▸ Aim of the exercise:
Continue the passage about Victoria Principal leaving Dallas, picking up right after its final sentence.

┌─ Extracted text

After appearing in ten of the fourteen seasons of Dallas, Principal indicated that she wished to leave the serial to pursue other venues, and chose not to renew her contract. Leonard Katzman, who was the executive producer at the time, was now faced with the show losing one of its main characters. Initially, Principal's departure was made out to be a simple "snag in contract negotiations". Lorimar also made notice that the departure was related to a "financial disagreement", even after Principal's agent gave notice that she was leaving. A show spokesperson commented, "We were unable to reach an agreement and now the producers are revising scripts without her...she turned down our last offer." The Milwaukee Journal noted that Principal was lined up for other venues at the time, included a project serial of her own. However, Principal, saying:

"I've considered [leaving Dallas] for two years, and in the last six months, it's seemed real clear to me. I realized that my job would become my career if I stayed. Some people stay with a series until the end, you know, and afterwards they often have some problems, I think, finding new opportunities. And I wanted a career after Dallas. There's great sadness in leaving my friends and the show – I was never bored with it – but I'm not at all ambivalent about this. I'm realistic about taking care of myself financially. I didn't want to walk away blindly without plans. My plans are set. I have a project with a network that is ready to go that I can't talk about yet. It's a drama mystery."

Principal also reunited with several former cast mates in the Dallas reunion special titled Dallas Reunion: The Return to Southfork that was televised in 2004, marking her first public appearance with them since her exit from the show.

===Potential return===

In an interview with Digital Spy.com, Cynthia Cidre (the show's executive producer) commented: "Bobby's ex-wife – played by Victoria Principal from 1978 to 1987 – is not currently planned to appear in the revamped soap's second season. It's not in our plans so far and I've pitched the whole season. It seemed to me at the time [that the series] needed a breath of fresh air, so I said let's give Bobby a new wife, having no idea what a pot I was stirring. I personally have not reached out to [Victoria Principal] and to my knowledge the studio hasn't either, and I don't think she has any interest in it.

└─
┌─ Data under study

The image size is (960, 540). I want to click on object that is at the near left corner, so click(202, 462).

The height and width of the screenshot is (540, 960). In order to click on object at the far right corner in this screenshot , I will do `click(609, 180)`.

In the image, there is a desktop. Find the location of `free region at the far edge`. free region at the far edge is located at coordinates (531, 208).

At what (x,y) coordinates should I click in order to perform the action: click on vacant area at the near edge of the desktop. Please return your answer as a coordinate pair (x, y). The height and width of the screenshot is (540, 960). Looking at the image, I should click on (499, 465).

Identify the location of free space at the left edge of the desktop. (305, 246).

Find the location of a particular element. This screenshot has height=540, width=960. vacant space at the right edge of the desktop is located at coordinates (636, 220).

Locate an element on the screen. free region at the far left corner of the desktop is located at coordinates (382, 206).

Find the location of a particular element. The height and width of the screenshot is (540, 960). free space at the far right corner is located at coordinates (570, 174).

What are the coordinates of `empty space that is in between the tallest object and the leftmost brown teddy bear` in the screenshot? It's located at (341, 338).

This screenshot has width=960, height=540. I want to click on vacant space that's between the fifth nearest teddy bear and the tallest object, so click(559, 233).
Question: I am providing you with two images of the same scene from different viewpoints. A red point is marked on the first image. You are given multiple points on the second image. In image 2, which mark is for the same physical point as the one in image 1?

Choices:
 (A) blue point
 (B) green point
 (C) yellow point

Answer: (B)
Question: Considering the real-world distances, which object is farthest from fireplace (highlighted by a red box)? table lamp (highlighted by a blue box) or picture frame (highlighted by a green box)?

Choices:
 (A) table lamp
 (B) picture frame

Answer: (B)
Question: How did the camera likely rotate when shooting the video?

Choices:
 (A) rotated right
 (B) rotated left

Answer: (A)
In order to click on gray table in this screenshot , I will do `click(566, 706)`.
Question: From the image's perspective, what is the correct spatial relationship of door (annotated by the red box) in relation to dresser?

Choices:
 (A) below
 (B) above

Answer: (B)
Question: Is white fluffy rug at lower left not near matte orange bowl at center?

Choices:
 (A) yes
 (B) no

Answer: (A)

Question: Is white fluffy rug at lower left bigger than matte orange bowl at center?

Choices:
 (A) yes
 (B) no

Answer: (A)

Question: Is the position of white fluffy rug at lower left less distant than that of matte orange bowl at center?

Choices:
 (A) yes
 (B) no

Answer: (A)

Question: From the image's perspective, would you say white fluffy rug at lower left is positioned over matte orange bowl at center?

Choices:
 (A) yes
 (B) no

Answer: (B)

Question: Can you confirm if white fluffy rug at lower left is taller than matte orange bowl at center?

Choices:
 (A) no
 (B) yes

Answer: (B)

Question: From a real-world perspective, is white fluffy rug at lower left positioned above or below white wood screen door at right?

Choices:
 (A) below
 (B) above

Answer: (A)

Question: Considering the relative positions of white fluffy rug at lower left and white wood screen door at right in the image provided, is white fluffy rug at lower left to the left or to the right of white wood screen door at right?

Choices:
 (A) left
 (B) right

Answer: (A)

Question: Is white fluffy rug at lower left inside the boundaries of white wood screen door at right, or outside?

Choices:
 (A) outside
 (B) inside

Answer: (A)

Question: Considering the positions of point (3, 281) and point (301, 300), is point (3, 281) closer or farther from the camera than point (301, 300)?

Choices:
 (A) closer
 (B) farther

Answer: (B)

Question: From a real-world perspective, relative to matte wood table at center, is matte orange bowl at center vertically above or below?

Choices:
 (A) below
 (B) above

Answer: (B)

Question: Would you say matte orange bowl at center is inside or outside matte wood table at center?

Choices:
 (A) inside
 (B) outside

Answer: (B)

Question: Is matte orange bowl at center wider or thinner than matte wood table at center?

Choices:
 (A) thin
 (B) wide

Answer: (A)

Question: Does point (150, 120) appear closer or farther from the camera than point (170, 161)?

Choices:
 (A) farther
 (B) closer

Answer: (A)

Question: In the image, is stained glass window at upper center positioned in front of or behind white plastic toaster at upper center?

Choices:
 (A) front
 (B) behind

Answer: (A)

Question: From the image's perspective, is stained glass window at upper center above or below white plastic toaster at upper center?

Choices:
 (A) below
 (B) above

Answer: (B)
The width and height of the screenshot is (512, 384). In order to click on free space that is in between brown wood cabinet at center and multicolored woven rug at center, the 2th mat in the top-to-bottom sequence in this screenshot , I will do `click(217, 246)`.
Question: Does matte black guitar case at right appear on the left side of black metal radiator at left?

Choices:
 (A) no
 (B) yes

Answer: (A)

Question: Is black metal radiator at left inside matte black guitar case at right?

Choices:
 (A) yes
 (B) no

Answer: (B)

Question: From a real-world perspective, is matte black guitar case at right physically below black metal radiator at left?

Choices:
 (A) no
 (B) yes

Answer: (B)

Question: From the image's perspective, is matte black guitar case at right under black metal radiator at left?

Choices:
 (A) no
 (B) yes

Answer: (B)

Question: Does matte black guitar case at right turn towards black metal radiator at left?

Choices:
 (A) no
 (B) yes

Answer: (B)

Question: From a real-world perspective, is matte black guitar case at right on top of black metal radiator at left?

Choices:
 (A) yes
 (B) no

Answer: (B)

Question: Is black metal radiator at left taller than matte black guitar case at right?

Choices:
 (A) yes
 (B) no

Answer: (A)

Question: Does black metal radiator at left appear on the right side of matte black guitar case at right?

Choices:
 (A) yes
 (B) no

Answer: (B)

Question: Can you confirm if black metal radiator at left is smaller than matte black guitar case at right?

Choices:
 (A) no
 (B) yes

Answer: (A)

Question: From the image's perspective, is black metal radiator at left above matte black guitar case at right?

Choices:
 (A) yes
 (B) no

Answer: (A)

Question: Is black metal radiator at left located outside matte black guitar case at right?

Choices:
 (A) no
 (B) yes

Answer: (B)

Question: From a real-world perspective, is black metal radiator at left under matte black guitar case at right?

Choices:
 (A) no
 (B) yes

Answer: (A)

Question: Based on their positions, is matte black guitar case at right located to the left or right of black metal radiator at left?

└─

▸ Task result:
— —Cidre on Pam's return

In 2010, TNT (sister company to Warner Bros. Television which is the current copyright owner of the series) announced it was producing a new, updated series of Dallas. The new series is a continuation of the original series, and primarily centered around J.R. Ewing's son John Ross Ewing III, and Bobby Ewing and Pam's adopted son Christopher Ewing, though various stars of the original series will be reprising their roles. With the Dallas continuation set to air in June 2012, rumors began swirling that Principal could make a return to the show as Pam. On March 28, 2012, Yahoo.com reported that Principal's return to the show was a definite possibility.

They said, "Victoria Principal could be set to make a shock return to legendary drama series Dallas after stars Patrick Duffy and Jesse Metcalfe let slip producers want her in the show's upcoming reboot. The actress' character, Pamela Ewing, was written out of the series in 1987, when viewers were told she had only months to live after fleeing the Texan dynasty." In an added piece, they said: "But the storyline was left open-ended, and it's now emerged Principal – who is the only surviving member of the show's original cast not signed up for the relaunch later this year – could be brought back to Dallas in an explosive plot." Jesse Metcalfe said, "She hasn't (come back) – she hasn't as yet. But I think for the producers of the show, it's an open invitation."

The Staff of Yahoo.com said that Principal was "the one major missing piece" of the new Dallas and made notion that a possible return could potentially happen in the future, critically saying: "The drama. The mystery. The intrigue. Specifically, where is Victoria Principal?" Entertainment Weekly said that Principal was "certainly missed" as original character Pam when reviewing the new series. Morgan Jeffrey of Digital Spy said that Principal was "unlikely" to return to the new series due to lack of interest in the project, but the door would always be open. He said, "She's indicated that it's something she's not interested in."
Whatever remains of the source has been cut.